(DATASET ENTRIES)

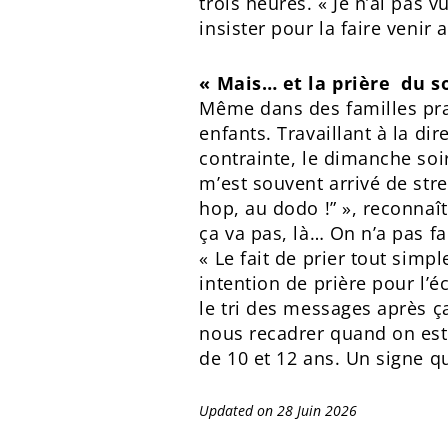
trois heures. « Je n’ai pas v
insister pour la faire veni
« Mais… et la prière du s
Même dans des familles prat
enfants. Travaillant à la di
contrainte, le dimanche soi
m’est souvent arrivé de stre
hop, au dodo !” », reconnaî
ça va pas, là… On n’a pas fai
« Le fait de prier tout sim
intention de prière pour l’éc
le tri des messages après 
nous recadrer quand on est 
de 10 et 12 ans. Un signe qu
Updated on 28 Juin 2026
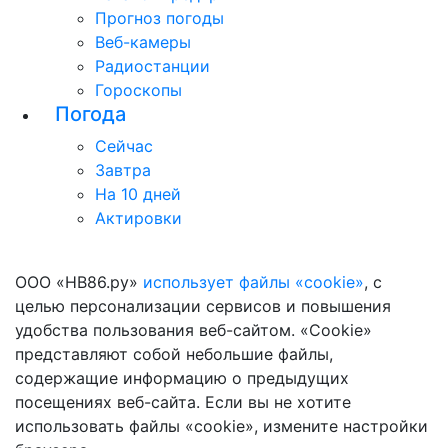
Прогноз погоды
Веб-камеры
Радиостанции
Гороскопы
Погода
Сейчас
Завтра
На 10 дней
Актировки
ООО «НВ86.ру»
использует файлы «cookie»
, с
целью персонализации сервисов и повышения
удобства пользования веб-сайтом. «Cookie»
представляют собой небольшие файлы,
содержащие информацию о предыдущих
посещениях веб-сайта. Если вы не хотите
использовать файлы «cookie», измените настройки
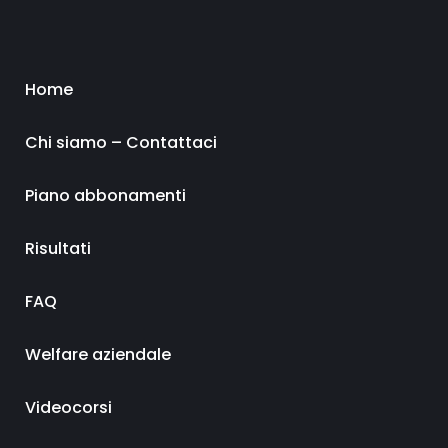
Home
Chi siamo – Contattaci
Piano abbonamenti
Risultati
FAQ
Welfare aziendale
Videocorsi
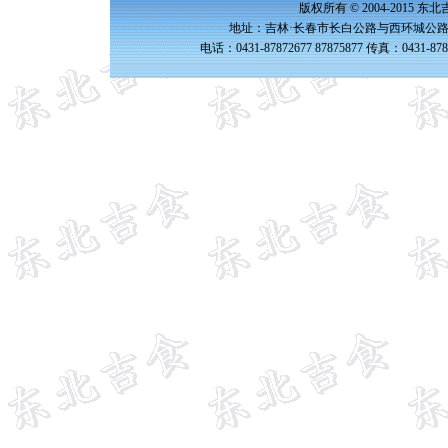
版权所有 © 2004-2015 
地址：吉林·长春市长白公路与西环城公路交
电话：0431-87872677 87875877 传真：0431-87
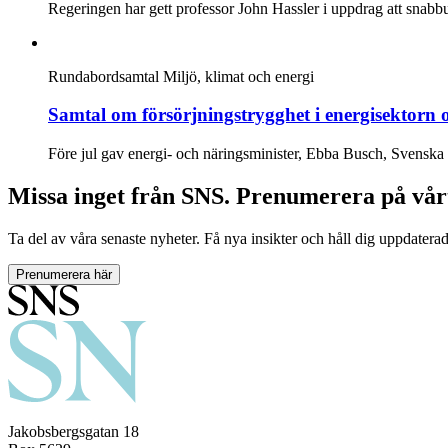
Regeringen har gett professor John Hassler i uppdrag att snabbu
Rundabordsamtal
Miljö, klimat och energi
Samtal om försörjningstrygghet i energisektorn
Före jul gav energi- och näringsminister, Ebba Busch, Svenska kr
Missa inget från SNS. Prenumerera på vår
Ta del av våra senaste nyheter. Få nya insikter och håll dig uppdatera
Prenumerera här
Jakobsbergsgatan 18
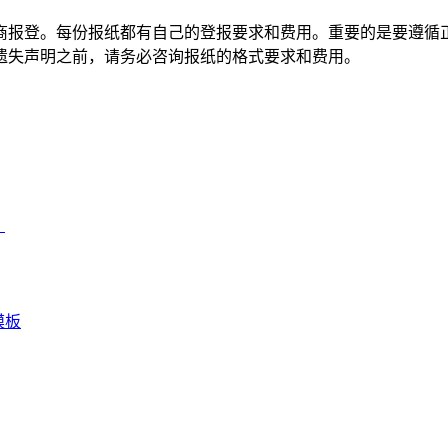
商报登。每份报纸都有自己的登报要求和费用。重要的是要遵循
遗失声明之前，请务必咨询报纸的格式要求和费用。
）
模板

(End DATASET ENTRIES)

### EXERCISE
Without changing a word, retype every entry above, but drop its pictures.

### RESPONSE AREA
trois heures. « Je n’ai pas v
insister pour la faire veni
« Mais… et la prière du s
Même dans des familles prat
enfants. Travaillant à la di
contrainte, le dimanche soi
m’est souvent arrivé de stre
hop, au dodo !” », reconnaî
ça va pas, là… On n’a pas fai
« Le fait de prier tout sim
intention de prière pour l’éc
le tri des messages après 
nous recadrer quand on est 
de 10 et 12 ans. Un signe qu
Updated on 28 Juin 2026
Прогноз погоды
Веб-камеры
Радиостанции
Гороскопы
Погода
Сейчас
Завтра
На 10 дней
Актировки
ООО «НВ86.ру»
использует файлы «cookie»
, с
целью персонализации сервисов и повышения
удобства пользования веб-сайтом. «Cookie»
представляют собой небольшие файлы,
содержащие информацию о предыдущих
посещениях веб-сайта. Если вы не хотите
использовать файлы «cookie», измените настройки
Home
Chi siamo – Contattaci
Piano abbonamenti
Risultati
FAQ
Welfare aziendale
Videocorsi
版权所有 © 2004-2015 
地址：吉林·长春市长白公路与西环城公路交
电话：0431-87872677 87875877 传真：0431-87
Regeringen har gett professor John Hassler i uppdrag att snabbu
Rundabordsamtal
Miljö, klimat och energi
Samtal om försörjningstrygghet i energisektorn
Före jul gav energi- och näringsminister, Ebba Busch, Svenska kr
Missa inget från SNS. Prenumerera på vår
Ta del av våra senaste nyheter. Få nya insikter och håll dig uppdatera
Prenumerera här
Jakobsbergsgatan 18
商报登。每份报纸都有自己的登报要求和费用。重要的是要遵循
遗失声明之前，请务必咨询报纸的格式要求和费用。
）
模板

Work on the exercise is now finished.